As it turns out, Nash went on to become, in 1910, the President of Buick; in 1912, the President of General Motors; and then four years later he left General Motors to start Nash Motors Company. Some of us still remember the Nash Rambler.

While listening to that story, I suddenly knew why Charles Nash rose from the lowest ranks to the highest possible ranks and then beyond: Nash broke the code for creativity written in numbers, which opened the window to creativity in his mind. Indeed, everything Nash did, he thought in numbers. First, he figured the cost of a power hammer versus the cost of his own labor. Second, he created a unique drill-press attachment, driven by a desire to double output. Third, he determined how to spend more money on better tacks to decrease loses and improve profits. Nash befriended numbers and paid attention to their story!

Using numbers to open the window to creativity in his mind, this young, inexperienced novice could see creative business advancements in a few days that veterans could not see in their whole lives. The numbers-integrating mode quickly lifted Nash out of the specialized routine rut of pounding iron all day long. That routine rut had trapped others for many years...and would have trapped them for life if not for rising creative thinkers like Charles Nash who pulled up society, standards of living, and opportunities for everyone.

While thinking about Nash, suddenly an earth-moving thought shook me: All money/power giants came to a point in their lives where they suddenly discovered this window to creativity! They all reached a point in their lives where they passionately studied the numbers. I had read about, for instance, how late into the night a young John D. Rockefeller could be seen hovering over a desk covered with accounting and marketing numbers. Rockefeller always said he had discovered "a whole other fascinating world" through the numbers. And that was when business took on great excitement for him. ...Of course!

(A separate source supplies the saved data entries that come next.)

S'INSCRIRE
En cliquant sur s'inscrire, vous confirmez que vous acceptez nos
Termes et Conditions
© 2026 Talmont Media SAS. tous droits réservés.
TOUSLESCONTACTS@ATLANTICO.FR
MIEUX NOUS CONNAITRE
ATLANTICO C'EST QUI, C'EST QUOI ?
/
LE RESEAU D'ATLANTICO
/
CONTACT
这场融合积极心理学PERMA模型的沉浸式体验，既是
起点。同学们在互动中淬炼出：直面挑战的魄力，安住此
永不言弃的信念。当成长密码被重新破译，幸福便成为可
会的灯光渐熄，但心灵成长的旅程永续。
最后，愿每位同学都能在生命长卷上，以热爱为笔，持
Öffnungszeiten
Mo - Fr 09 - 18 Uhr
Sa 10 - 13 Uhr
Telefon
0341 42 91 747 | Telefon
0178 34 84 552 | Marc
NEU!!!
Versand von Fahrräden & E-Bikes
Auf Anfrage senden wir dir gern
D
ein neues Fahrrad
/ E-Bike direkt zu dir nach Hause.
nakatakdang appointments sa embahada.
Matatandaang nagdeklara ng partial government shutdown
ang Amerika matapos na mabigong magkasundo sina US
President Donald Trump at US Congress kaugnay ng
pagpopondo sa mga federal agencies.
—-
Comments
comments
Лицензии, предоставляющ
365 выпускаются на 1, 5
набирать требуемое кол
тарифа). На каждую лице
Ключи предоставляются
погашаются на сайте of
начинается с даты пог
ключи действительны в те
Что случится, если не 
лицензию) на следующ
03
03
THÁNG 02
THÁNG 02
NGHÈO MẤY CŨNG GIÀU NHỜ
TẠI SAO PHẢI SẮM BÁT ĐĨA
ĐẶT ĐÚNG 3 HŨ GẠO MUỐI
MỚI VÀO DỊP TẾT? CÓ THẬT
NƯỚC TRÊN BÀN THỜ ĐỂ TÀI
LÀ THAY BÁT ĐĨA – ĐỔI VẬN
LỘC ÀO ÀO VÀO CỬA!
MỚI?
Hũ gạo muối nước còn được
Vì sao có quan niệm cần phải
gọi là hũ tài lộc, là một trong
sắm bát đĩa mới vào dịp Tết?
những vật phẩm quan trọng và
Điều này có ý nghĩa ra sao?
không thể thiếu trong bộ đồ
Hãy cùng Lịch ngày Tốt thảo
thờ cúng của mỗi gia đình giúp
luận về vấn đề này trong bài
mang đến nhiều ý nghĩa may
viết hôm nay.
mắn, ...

Suddenly, I realized that common denominator resided in history's most successful people. The turning point came early in their careers when they discovered a whole new world through the numbers: Pierre S. du Pont, Henry Ford, Andrew Carnegie, William C. Durant, Juan Trippe, Alfred P. Sloan, J. Paul Getty, Jay Gould, Milton Hershey, Walter Chrysler, Thomas Watson, Harold Geneen, Robert E. Wood. "Of course!" I cried out. "They discovered an exciting new world as the numbers opened their windows to creativity!"

Looking through that window into an exciting new world of creations and profits unlocked Nash's creativity. To double output, among other things, he became creative and rigged the drill press. If not for looking at the details in terms of improving the numbers, Nash would have never seen through them to the creative side. He would have just kept pounding or stitching away, forever blocked from creativity, forever trapped in a rut. Instead, driven by the numbers, peering through the window to creativity in everything he did, he eventually entered the world of profitable creations. That whole other fascinating world led to the designing and manufacturing of his own cars...cars such as the famous Nash Rambler once driven all over America's roads. That enormous creativity and talent would have forever remained behind a wall, trapped inside a dark corner of Nash's mind had he not discovered the window to his creativity. ...At that moment while listening about Nash, I knew that powerful creativity existed in me and in all of us -- locked inside a dark corner of our minds as we blindly serve our leaders.

"This is it," I wrote in my diary. "I've discovered the real freeing mechanism. Breaking the code for creativity written in numbers gives me a whole new level of almost total independence."

The following days at work, I broke from any residual trace of the externally guided or following mode. For, now numbers became my compass for internal guidance. "Seek numbers," I kept telling myself. "Seek the story that the numbers reveal!" I knew I must become emotionally tied to numbers, for becoming motivated over improving the numbers would free my creativity.